▼▼▼

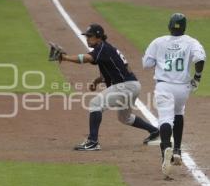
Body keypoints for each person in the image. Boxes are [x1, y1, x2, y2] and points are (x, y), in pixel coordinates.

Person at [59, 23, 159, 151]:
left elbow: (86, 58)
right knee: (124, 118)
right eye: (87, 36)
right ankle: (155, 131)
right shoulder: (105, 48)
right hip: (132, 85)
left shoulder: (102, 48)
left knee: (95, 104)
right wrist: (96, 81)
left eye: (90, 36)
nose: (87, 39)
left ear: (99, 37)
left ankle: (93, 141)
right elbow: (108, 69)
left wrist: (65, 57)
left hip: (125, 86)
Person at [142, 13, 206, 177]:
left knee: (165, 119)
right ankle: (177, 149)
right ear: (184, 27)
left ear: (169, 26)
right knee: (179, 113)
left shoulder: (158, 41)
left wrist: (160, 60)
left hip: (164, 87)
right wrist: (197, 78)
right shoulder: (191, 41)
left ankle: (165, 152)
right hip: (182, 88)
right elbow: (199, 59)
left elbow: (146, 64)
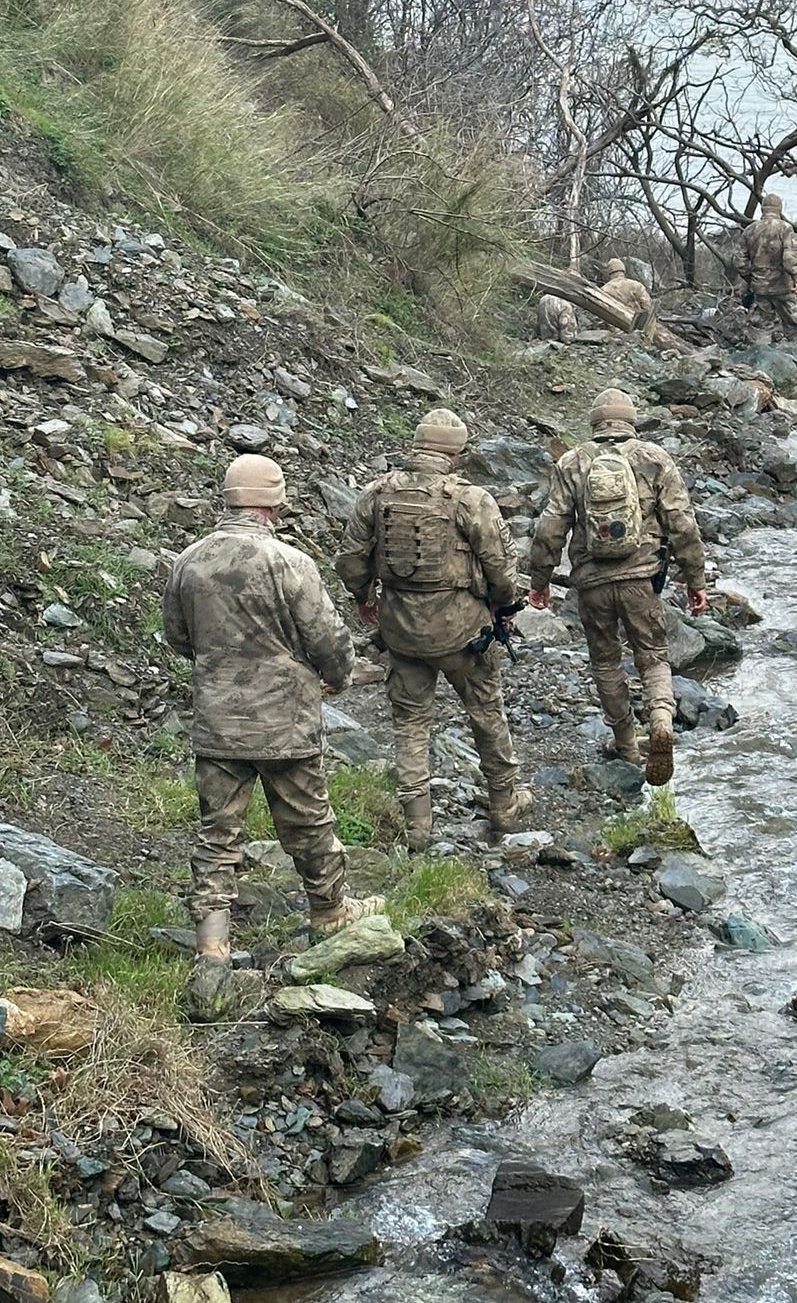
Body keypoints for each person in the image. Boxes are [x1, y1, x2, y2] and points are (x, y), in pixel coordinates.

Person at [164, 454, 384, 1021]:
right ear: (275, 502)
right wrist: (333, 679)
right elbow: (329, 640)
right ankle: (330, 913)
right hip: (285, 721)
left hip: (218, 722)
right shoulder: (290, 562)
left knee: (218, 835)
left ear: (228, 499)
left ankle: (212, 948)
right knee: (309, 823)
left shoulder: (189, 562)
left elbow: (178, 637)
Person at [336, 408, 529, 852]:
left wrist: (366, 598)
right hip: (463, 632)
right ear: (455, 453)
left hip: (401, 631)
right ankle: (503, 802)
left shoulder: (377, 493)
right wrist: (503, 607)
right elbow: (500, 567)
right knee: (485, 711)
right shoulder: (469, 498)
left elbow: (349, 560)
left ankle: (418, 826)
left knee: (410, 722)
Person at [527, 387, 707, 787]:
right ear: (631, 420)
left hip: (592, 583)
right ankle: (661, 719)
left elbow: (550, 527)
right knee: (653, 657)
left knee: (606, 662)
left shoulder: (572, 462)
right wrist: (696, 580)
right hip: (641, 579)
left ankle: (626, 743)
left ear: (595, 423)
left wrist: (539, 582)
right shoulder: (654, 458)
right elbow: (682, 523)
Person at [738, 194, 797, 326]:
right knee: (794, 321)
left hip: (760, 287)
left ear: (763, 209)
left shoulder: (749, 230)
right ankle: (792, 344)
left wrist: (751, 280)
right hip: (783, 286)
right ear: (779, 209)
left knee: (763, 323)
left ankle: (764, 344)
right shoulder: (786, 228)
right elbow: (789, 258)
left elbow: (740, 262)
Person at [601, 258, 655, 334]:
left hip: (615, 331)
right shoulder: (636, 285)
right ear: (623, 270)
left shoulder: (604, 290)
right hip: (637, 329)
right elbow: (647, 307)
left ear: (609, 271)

▲▲▲

◆ Problem statement ◆
Exact repetition is required for the lines from the first one in the listing through the one that holds "right elbow: (329, 640)", and pictures are to be omitted.

◆ Task result ◆
Body keypoints for each person in the image. Boxes are [x1, y1, x2, y2] and points are (x, y), in pixel coordinates.

Person at [59, 23, 159, 151]:
left elbow: (86, 58)
right knee: (124, 118)
right eye: (87, 36)
right ankle: (155, 131)
right shoulder: (105, 48)
right hip: (132, 85)
left shoulder: (102, 48)
left knee: (95, 104)
right wrist: (96, 81)
left eye: (90, 36)
nose: (87, 39)
left ear: (99, 37)
left ankle: (93, 141)
right elbow: (108, 69)
left wrist: (65, 57)
left hip: (125, 86)
Person at [142, 13, 206, 177]:
left knee: (165, 119)
right ankle: (177, 149)
right ear: (184, 27)
left ear: (169, 26)
right knee: (179, 113)
left shoulder: (158, 41)
left wrist: (160, 60)
left hip: (164, 87)
right wrist: (197, 78)
right shoulder: (191, 41)
left ankle: (165, 152)
right hip: (182, 88)
right elbow: (199, 59)
left elbow: (146, 64)
Body keypoints for each person in the image. Boxes are [x1, y1, x2, y2] and points are (x, y), in pixel coordinates.

Person at [164, 454, 384, 1021]:
right ear: (275, 502)
right wrist: (333, 679)
right elbow: (329, 640)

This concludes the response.